One strong choice, for me at least, is the story of Lucia de Berk, the Dutch nurse who was imprisoned for killing four of her patients.
It started on September 4, 2001. De Berk was working a shift at Juliana Children’s Hospital in The Hague. An infant named Amber “had struggled since birth with a complicated condition involving anomalies of the heart, brain, lungs, and intestine,” writes the mother-and-daughter author team Leila Schneps and Coralie Colmez in the 2013 book Math on Trial: How Numbers Get Used and Abused in the Courtroom:
At around 11:00 p.m. on September 3, Lucia decided to connect Amber to a monitor to keep close track of her heart rate and breathing difficulties. She also called for doctors to come and examine the baby, who seemed to be growing steadily worse. Amber was wheeled to the examining room, and two pediatricians examined her; the time of the examination was recorded as 1:00 a.m. on September 4. They put her on a drip and diagnosed her with enteritis, an inflammation of the small intestine, but they did not judge the child to be dangerously ill. After the examination, they sent Amber back to her room, where she was reconnected to her monitor by finger cuff.
At 2:46 a.m., little Amber went into crisis. To the horror of the two nurses in the room, the baby’s breathing frequency dropped suddenly and drastically, followed by a slowing of her heartbeat. Her face turned gray. They called for a doctor at once, and he immediately summoned the resuscitation team, but it was impossible to save the dying child. They spent forty-five minutes trying to revive her, but she was declared dead at 3:35 a.m.
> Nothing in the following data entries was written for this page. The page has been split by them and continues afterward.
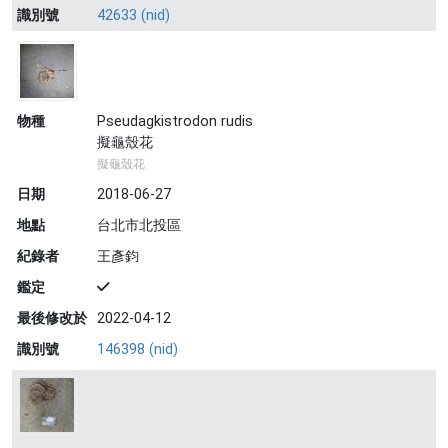
識別號
42633 (nid)
物種
Pseudagkistrodon rudis
擬龜殼花
擬龜殼花
日期
2018-06-27
地點
台北市北投區
紀錄者
王彥鈞
鑑定
最後修改於
2022-04-12
識別號
146398 (nid)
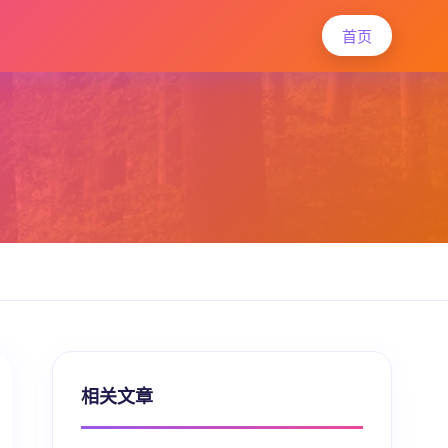
首页
相关文章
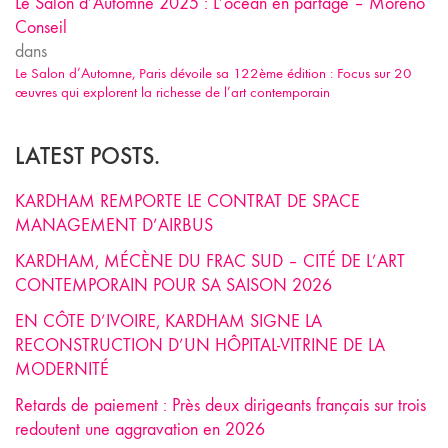
Le Salon d’Automne 2025 : L’océan en partage – Moreno
Conseil
dans
Le Salon d’Automne, Paris dévoile sa 122ème édition : Focus sur 20
œuvres qui explorent la richesse de l’art contemporain
LATEST POSTS.
KARDHAM REMPORTE LE CONTRAT DE SPACE
MANAGEMENT D’AIRBUS
KARDHAM, MÉCÈNE DU FRAC SUD – CITÉ DE L’ART
CONTEMPORAIN POUR SA SAISON 2026
EN CÔTE D’IVOIRE, KARDHAM SIGNE LA
RECONSTRUCTION D’UN HÔPITAL-VITRINE DE LA
MODERNITÉ
Retards de paiement : Près deux dirigeants français sur trois
redoutent une aggravation en 2026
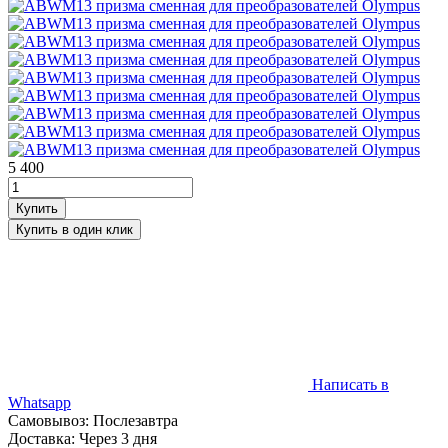
5 400
Написать в
Whatsapp
Самовывоз: Послезавтра
Доставка: Через 3 дня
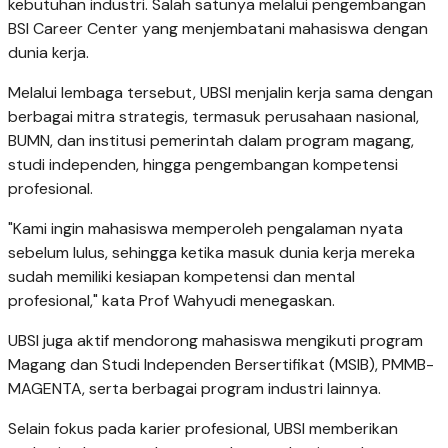
kebutuhan industri. Salah satunya melalui pengembangan
BSI Career Center yang menjembatani mahasiswa dengan
dunia kerja.
Melalui lembaga tersebut, UBSI menjalin kerja sama dengan
berbagai mitra strategis, termasuk perusahaan nasional,
BUMN, dan institusi pemerintah dalam program magang,
studi independen, hingga pengembangan kompetensi
profesional.
"Kami ingin mahasiswa memperoleh pengalaman nyata
sebelum lulus, sehingga ketika masuk dunia kerja mereka
sudah memiliki kesiapan kompetensi dan mental
profesional," kata Prof Wahyudi menegaskan.
UBSI juga aktif mendorong mahasiswa mengikuti program
Magang dan Studi Independen Bersertifikat (MSIB), PMMB-
MAGENTA, serta berbagai program industri lainnya.
Selain fokus pada karier profesional, UBSI memberikan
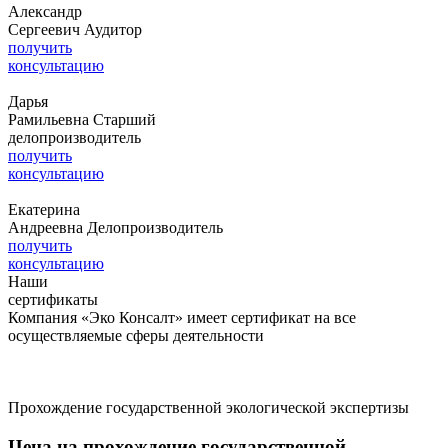
Александр
Сергеевич
Аудитор
получить
консультацию
Дарья
Рамильевна
Старший
делопроизводитель
получить
консультацию
Екатерина
Андреевна
Делопроизводитель
получить
консультацию
Наши
сертификаты
Компания «Эко Консалт» имеет сертификат на все
осуществляемые сферы деятельности
Прохождение государственной экологической экспертизы
Цена на прохождение государственной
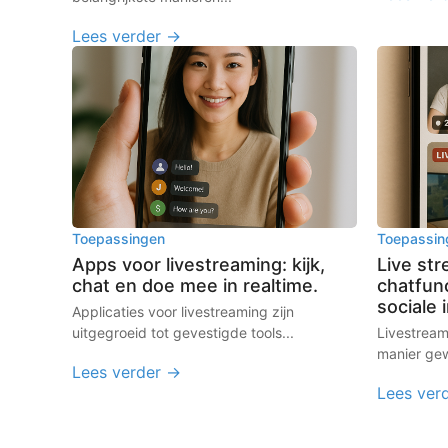
Lees verder →
Toepassingen
Toepassin
Apps voor livestreaming: kijk,
Live st
chat en doe mee in realtime.
chatfun
sociale 
Applicaties voor livestreaming zijn
uitgegroeid tot gevestigde tools...
Livestream
manier gew
Lees verder →
Lees ver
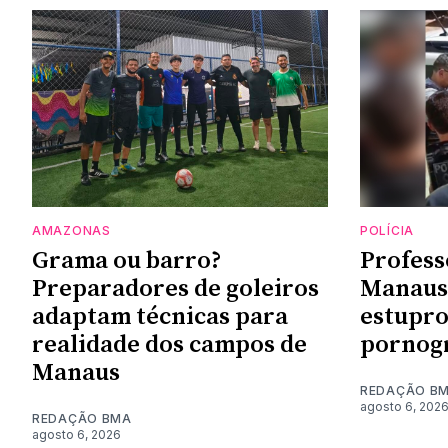
AMAZONAS
POLÍCIA
Grama ou barro?
Profess
Preparadores de goleiros
Manaus 
adaptam técnicas para
estupro
realidade dos campos de
pornogr
Manaus
REDAÇÃO B
agosto 6, 202
REDAÇÃO BMA
agosto 6, 2026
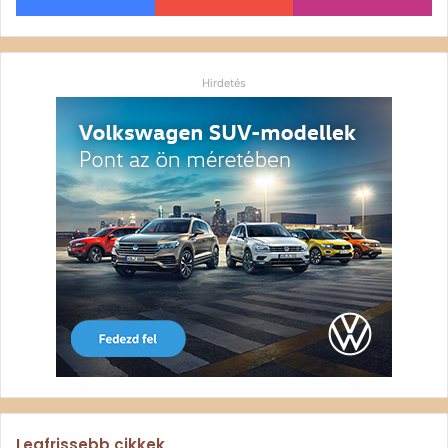
Hirdetés
Legfrissebb cikkek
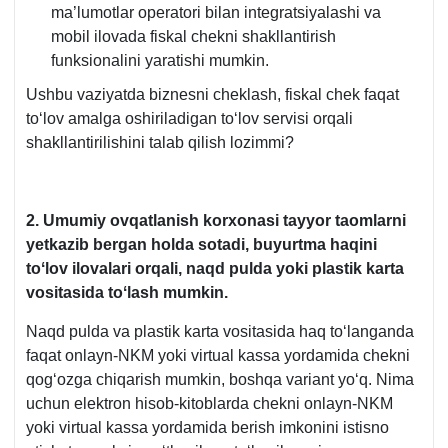
ma’lumotlar operatori bilan integratsiyalashi va
mobil ilovada fiskal chekni shakllantirish
funksionalini yaratishi mumkin.
Ushbu vaziyatda biznesni cheklash, fiskal chek faqat
toʻlov amalga oshiriladigan toʻlov servisi orqali
shakllantirilishini talab qilish lozimmi?
2.
Umumiy ovqatlanish korхonasi tayyor taomlarni
yetkazib bergan holda sotadi, buyurtma haqini
toʻlov ilovalari orqali, naqd pulda yoki plastik karta
vositasida toʻlash mumkin.
Naqd pulda va plastik karta vositasida haq toʻlanganda
faqat onlayn-NKM yoki virtual kassa yordamida chekni
qogʻozga chiqarish mumkin, boshqa variant yoʻq. Nima
uchun elektron hisob-kitoblarda chekni onlayn-NKM
yoki virtual kassa yordamida berish imkonini istisno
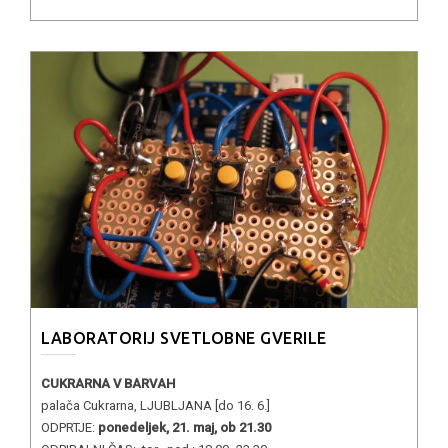
LABORATORIJ SVETLOBNE GVERILE
CUKRARNA V BARVAH
palača Cukrarna, LJUBLJANA [do 16. 6.]
ODPRTJE:
ponedeljek, 21. maj, ob 21.30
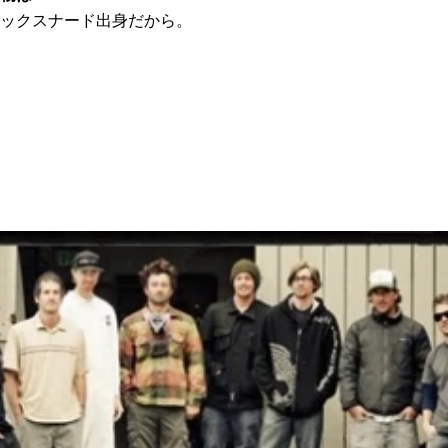
ックスナード出身だから。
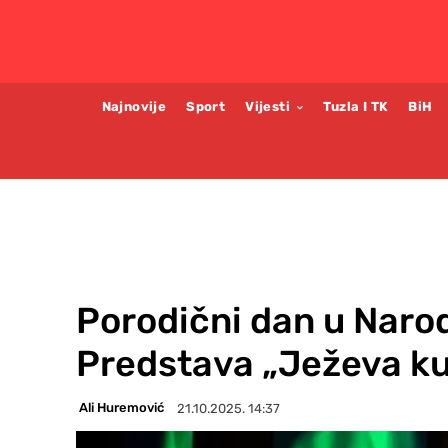
Najnovije
Sport
Vijesti
Tuzla I TK
BiH
Porodični dan u Naro
Predstava „Ježeva ku
Ali Huremović
21.10.2025. 14:37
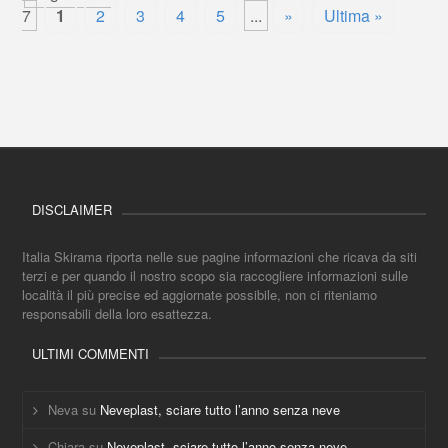
7
1
2
3
4
5
...
»
Ultima »
DISCLAIMER
Italia Skirama riporta nelle sue pagine informazioni che ricava da siti
terzi e per quando il nostro scopo sia raccogliere informazioni sulle
località il più precise ed aggiornate possibile, non ci riteniamo
responsabili della loro esattezza.
ULTIMI COMMENTI
Neva
su
Neveplast, sciare tutto l’anno senza neve
Chiara
su
Neveplast, sciare tutto l’anno senza neve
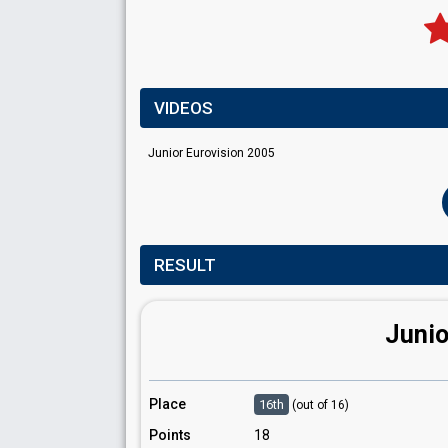
VIDEOS
Junior Eurovision 2005
RESULT
Junio
Place
16th
(out of 16)
Points
18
Her heart had actually stopped beating sometime earlier.
The doctors familiar with Amber’s situation did not find her death suspicious; they knew how ill she had been. But the doctors who were present that night were not the ones involved in her regular treatment. Nevertheless, they signed a declaration of natural death.
The trouble for de Berk began the next day, when one of de Berk’s fellow nurses approached her superior to express her concerns: de Berk had been present at five resuscitations during just two years at the hospital.